Seguindo uma lógica totalmente inversa, portanto, o governo brasileiro e a Petrobras, não satisfeitos em favorecer os investidores estrangeiros, que ganham com a livre flutuação dos preços do petróleo e derivados, em detrimento da população, ainda dão incentivos fiscais para que essas empresas bilionárias continuem explorando nossos recursos, aumentando ainda a nossa contribuição para a crise climática global.
Assim como no caso da MP 795/2017, que concedeu uma renúncia fiscal da ordem de R$1 trilhão para petroleiras estatais e multinacionais investirem no País, a negociação de Michel Temer com as lideranças do setor para tentar conter a crise neste momento, aumentando o subsídio fiscal ao óleo diesel, vai na contramão da necessidade de acabar com a dependência dos combustíveis fósseis, além de contrariar os compromissos de redução de emissões assumidos no acordo global do clima.

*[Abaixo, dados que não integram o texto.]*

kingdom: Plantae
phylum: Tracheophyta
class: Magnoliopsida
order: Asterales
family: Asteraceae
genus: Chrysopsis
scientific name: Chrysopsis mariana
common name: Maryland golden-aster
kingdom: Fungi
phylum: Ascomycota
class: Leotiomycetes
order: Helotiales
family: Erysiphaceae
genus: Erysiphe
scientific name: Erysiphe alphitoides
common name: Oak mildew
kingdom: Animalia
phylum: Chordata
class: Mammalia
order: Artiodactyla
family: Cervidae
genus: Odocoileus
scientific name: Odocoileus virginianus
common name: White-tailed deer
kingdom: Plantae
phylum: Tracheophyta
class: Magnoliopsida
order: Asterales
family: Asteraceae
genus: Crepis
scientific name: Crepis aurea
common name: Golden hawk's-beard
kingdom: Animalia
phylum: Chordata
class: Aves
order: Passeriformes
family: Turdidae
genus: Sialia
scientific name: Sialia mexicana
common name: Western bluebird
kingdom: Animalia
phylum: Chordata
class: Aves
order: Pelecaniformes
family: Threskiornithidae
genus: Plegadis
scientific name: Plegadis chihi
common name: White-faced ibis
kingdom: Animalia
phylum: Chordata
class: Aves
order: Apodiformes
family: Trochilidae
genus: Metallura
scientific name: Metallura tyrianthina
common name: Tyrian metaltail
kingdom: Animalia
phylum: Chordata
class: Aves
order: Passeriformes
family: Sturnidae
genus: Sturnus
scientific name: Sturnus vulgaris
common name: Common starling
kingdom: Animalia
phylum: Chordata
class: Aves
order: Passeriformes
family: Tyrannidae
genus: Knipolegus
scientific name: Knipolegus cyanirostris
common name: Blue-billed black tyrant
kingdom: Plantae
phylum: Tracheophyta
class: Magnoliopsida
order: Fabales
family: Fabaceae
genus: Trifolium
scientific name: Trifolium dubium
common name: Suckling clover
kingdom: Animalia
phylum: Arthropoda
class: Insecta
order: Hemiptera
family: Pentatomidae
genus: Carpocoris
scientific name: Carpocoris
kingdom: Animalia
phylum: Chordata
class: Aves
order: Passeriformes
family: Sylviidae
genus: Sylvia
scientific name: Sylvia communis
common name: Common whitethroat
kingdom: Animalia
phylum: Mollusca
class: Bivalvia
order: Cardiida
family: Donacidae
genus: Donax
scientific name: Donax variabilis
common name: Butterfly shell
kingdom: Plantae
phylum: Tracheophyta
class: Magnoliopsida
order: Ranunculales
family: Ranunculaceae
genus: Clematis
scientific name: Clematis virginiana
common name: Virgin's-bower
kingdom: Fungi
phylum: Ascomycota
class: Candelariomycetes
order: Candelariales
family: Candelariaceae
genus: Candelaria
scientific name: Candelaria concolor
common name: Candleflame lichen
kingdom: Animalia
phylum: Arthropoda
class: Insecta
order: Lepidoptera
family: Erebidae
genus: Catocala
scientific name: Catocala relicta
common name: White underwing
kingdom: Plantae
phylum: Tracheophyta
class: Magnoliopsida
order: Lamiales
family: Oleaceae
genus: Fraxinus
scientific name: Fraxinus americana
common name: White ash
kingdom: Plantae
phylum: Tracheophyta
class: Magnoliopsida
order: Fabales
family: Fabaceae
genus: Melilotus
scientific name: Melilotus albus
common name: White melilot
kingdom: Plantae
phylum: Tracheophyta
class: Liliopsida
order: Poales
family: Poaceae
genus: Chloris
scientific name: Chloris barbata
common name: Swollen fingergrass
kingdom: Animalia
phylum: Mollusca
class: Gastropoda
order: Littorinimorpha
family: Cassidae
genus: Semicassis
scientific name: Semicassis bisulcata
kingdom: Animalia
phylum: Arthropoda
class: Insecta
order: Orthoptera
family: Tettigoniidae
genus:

Ao adotar constantes políticas de desoneração do setor petroleiro, o governo tem gerado distorções tributárias, aumentando a carga de impostos para o contribuinte. O déficit público se agrava ainda mais, o que provoca redução do investimento em áreas prioritárias para o desenvolvimento do País, como educação, saúde, transporte e meio ambiente. Tais investimentos poderiam ser direcionados não só para programas de combate à pobreza como também para projetos de mitigação e adaptação à mudança climática.
Além de acabar com a exploração de combustíveis fósseis, os maiores responsáveis pelas alterações no clima, outro dos principais desafios do Brasil para reduzir as emissões nacionais é a descarbonização dos transportes. Como sempre atrasado, o Brasil é uma das poucas grandes economias do mundo a transportar suas cargas majoritariamente em caminhões, o que torna a mudança de modal outro debate urgente.
Em 2016, o setor foi responsável por 48% das emissões nacionais, o que corresponde a mais de 100 milhões de toneladas de CO2 equivalente, e essa curva é crescente. Metade dessas emissões é proveniente do transporte de passageiros e a outra metade é de transporte de cargas.
Só os caminhões emitem quase o dobro de gases-estufa da geração de eletricidade, com números muito superiores a toda a queima de combustível do setor industrial.
De toda a carga transportada no Brasil, 65% é pelo modal rodoviário. O ferroviário responde apenas por 15% e metade dele é transporte de minério. Há, portanto, muito pouca ferrovia destinada ao transporte de carga geral, que poderia competir com os caminhões, emitindo menos gases e preservando mais o ar das cidades.
Medidas que visem aprimorar a eficiência energética e a tecnologia veicular, assim como medidas de priorização de transporte ferroviário e hidroviário, com integração intermodal efetiva (tarifária, física, operacional e de governança), deveriam ser tomadas pelo governo brasileiro em uma tentativa de descarbonização da matriz energética como um todo. Mas, ao invés disso, cada vez mais se tem adotado soluções contraditórias e equivocadas.
O cenário de caos urbano, com filas quilométricas nos postos de gasolina, denuncia problemas estruturais de ordem pública, e a urgência de uma transição para uma economia de baixo carbono, com geração local e distribuída de energia por meio de fontes renováveis, socialmente justas e acessíveis para todos. Essa é a única e verdadeira solução para a crise econômica, energética e climática que vivenciamos hoje.
*Diretora da 350.org Brasil e América Latina, coordenadora nacional da Coalizão Não Fracking Brasil pelo Clima, Água e Vida (Coesus), mestre em Direito Internacional pela Universidade de Innsbruck, na Áustria, e em Resolução de Conflitos pela Universidade para a Paz das Nações Unidas na Costa Rica, especialista em Gestão de Projetos, Mudanças Climáticas e Sustentabilidade.